[Data section Boundary: Start]
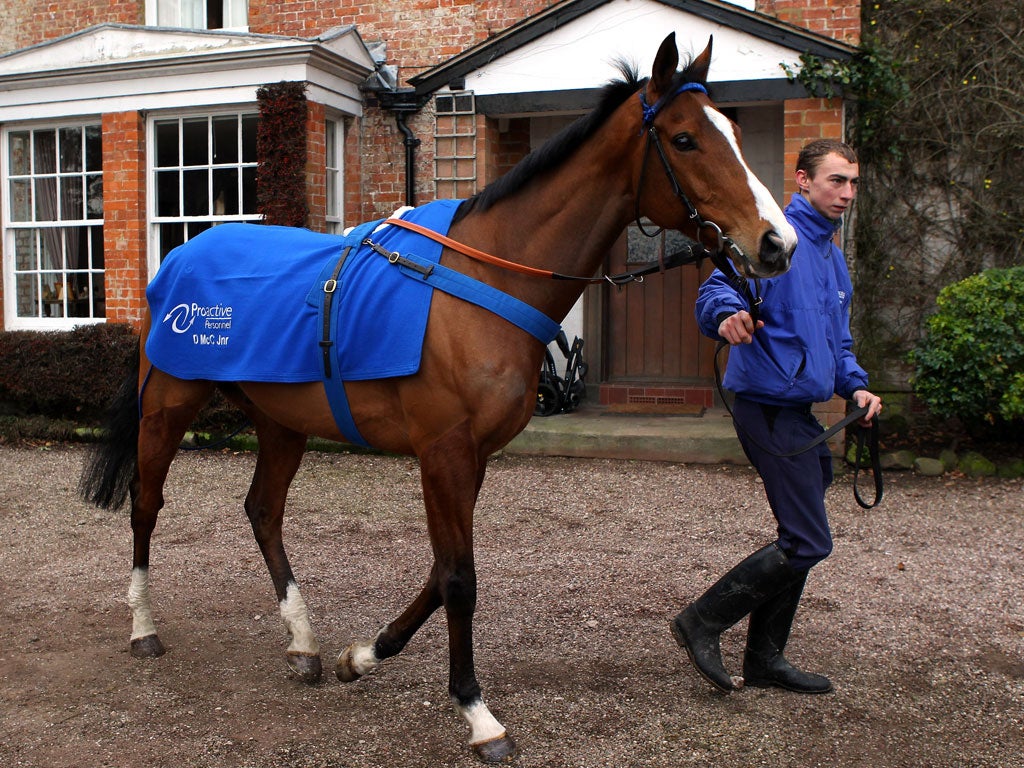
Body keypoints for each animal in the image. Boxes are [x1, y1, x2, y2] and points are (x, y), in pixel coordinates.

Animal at [79, 34, 798, 765]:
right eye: (684, 139)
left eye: (736, 132)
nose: (777, 243)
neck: (486, 278)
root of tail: (184, 253)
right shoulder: (443, 450)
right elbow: (458, 578)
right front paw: (477, 712)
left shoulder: (473, 454)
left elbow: (439, 569)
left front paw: (365, 654)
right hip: (168, 405)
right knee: (145, 504)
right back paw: (143, 627)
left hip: (281, 420)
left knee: (263, 512)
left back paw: (303, 641)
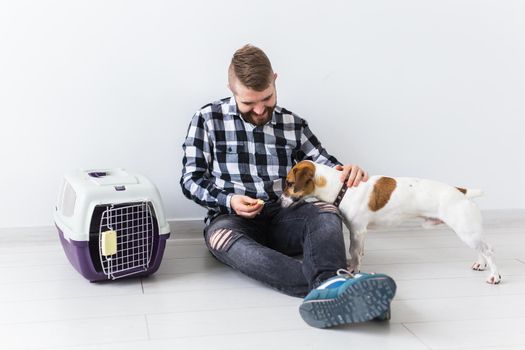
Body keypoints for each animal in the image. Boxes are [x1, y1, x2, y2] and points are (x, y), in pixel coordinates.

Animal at [280, 161, 502, 284]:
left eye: (289, 184)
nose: (279, 202)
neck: (342, 187)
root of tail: (461, 191)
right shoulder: (359, 234)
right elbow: (359, 252)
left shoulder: (357, 232)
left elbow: (354, 253)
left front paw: (353, 271)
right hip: (468, 232)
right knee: (481, 250)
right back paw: (480, 264)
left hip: (466, 231)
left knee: (489, 250)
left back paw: (495, 276)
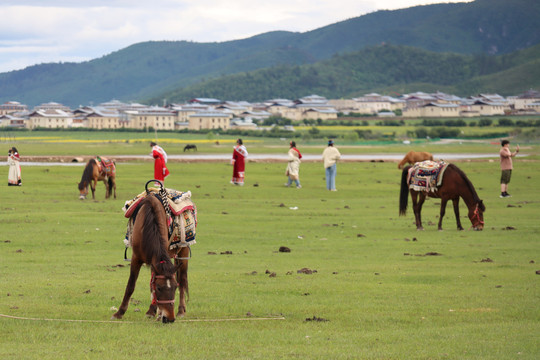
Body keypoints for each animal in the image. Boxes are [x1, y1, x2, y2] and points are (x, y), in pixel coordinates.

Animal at [109, 194, 190, 324]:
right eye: (159, 288)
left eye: (174, 287)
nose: (170, 319)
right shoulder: (137, 258)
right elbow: (131, 285)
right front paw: (119, 313)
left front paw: (156, 313)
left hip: (183, 251)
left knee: (182, 279)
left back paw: (181, 311)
[Data section Boundary: End]
What is being asked: Return each line of the data where the word "elbow" appears.

Response to the task:
right elbow: (458, 578)
left elbow: (439, 569)
right elbow: (359, 252)
left elbow: (354, 253)
right elbow: (131, 285)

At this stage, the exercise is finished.